■ How to complete this task:
Each line of the data is to be output verbatim, with the images removed.

■ Pictured people or hands with joints:
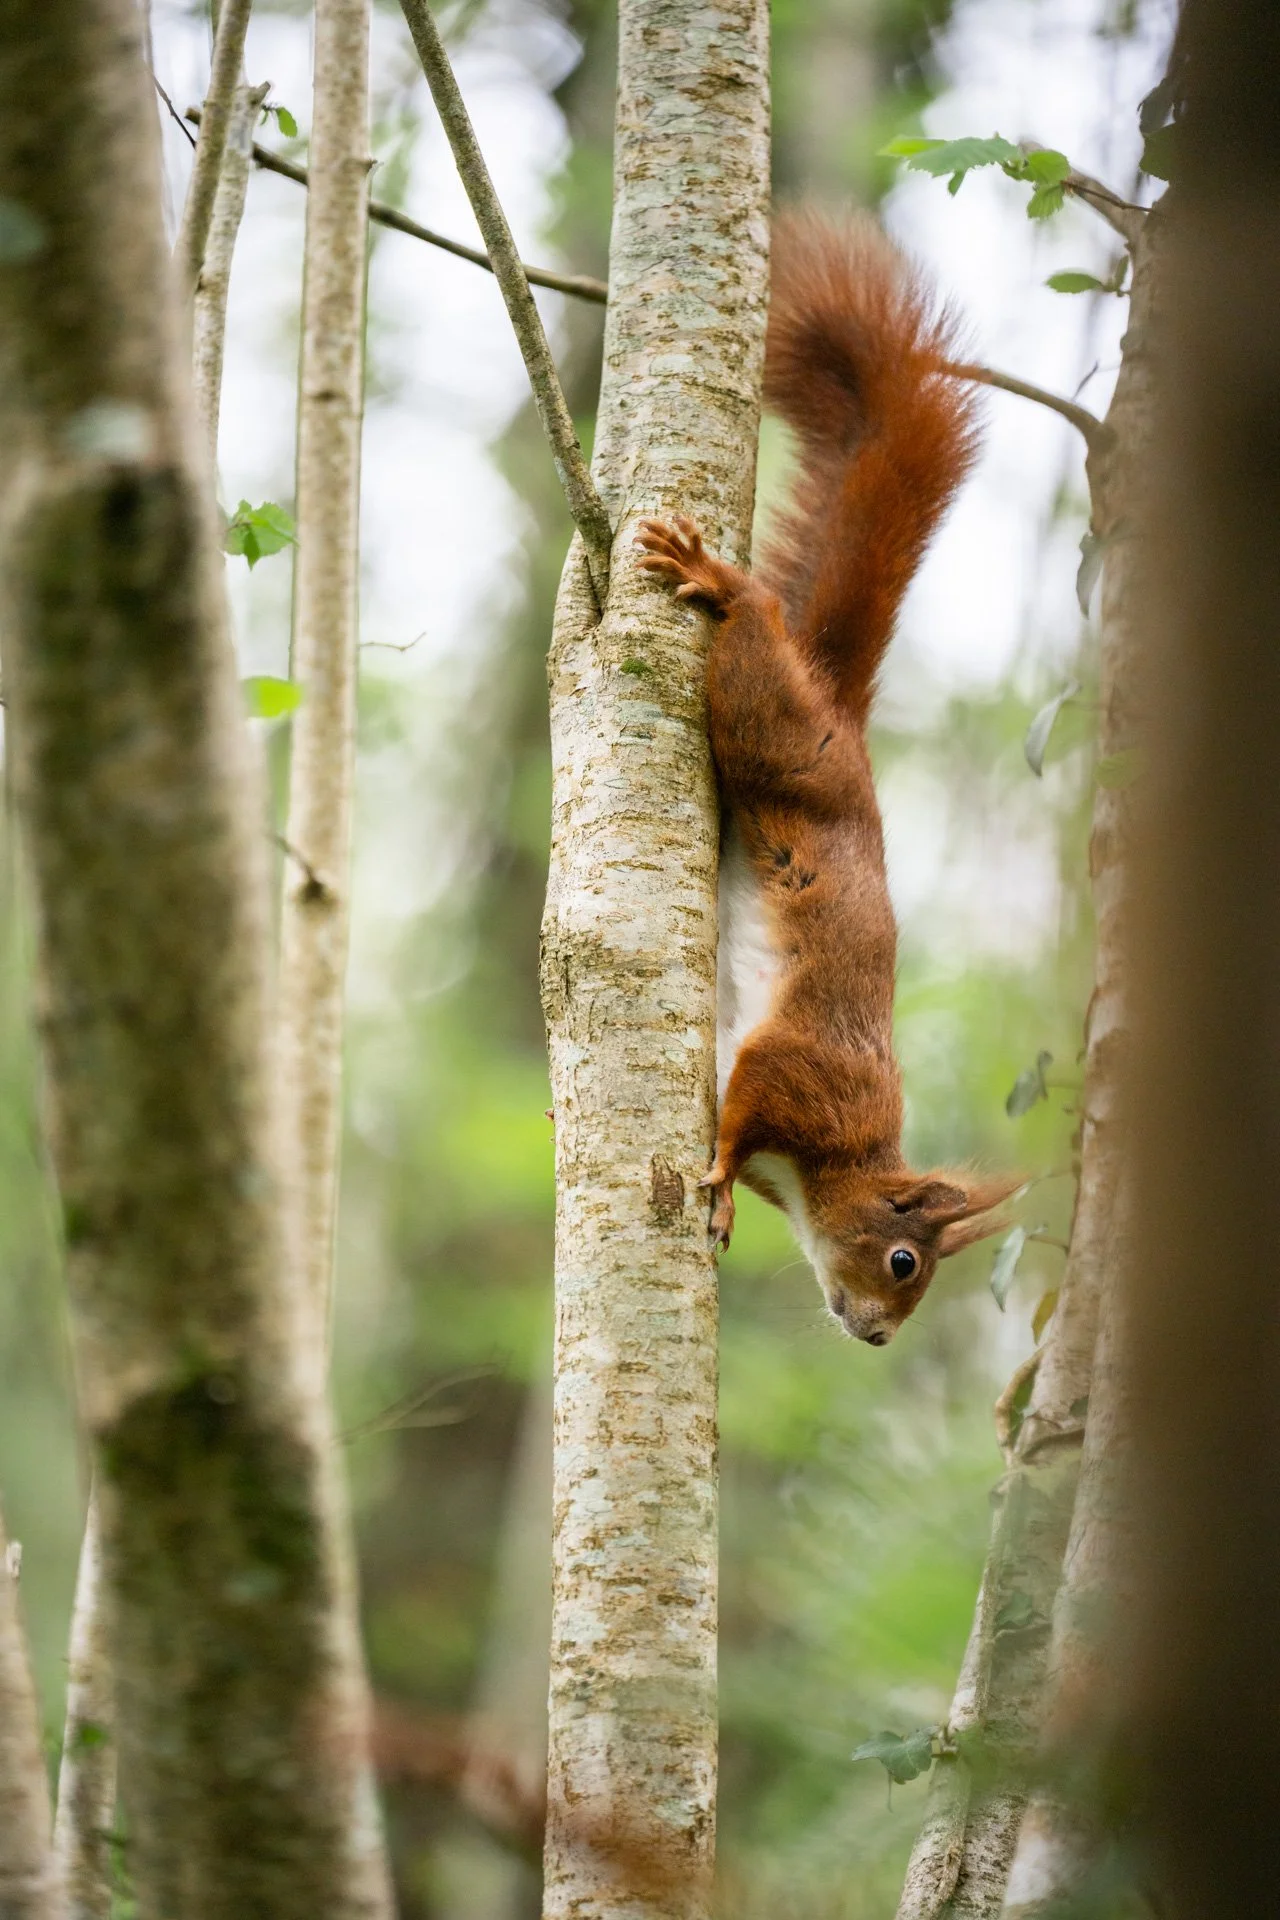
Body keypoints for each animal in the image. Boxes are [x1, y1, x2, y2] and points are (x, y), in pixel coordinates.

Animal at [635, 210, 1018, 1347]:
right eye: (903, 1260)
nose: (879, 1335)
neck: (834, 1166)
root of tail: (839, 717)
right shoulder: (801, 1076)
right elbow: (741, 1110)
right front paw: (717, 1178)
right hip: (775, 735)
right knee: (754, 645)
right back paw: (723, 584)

■ Task answer:
Body keypoints for each animal in the image. Boxes are [x1, y1, x2, y2] and points are (x, y), in pixel coordinates.

Animal at [635, 210, 1018, 1347]:
right eye: (903, 1260)
nose: (879, 1335)
neck: (834, 1166)
root of tail: (839, 717)
right shoulder: (801, 1076)
right elbow: (741, 1110)
right front paw: (717, 1178)
right hip: (775, 735)
right knee: (754, 645)
right back paw: (723, 584)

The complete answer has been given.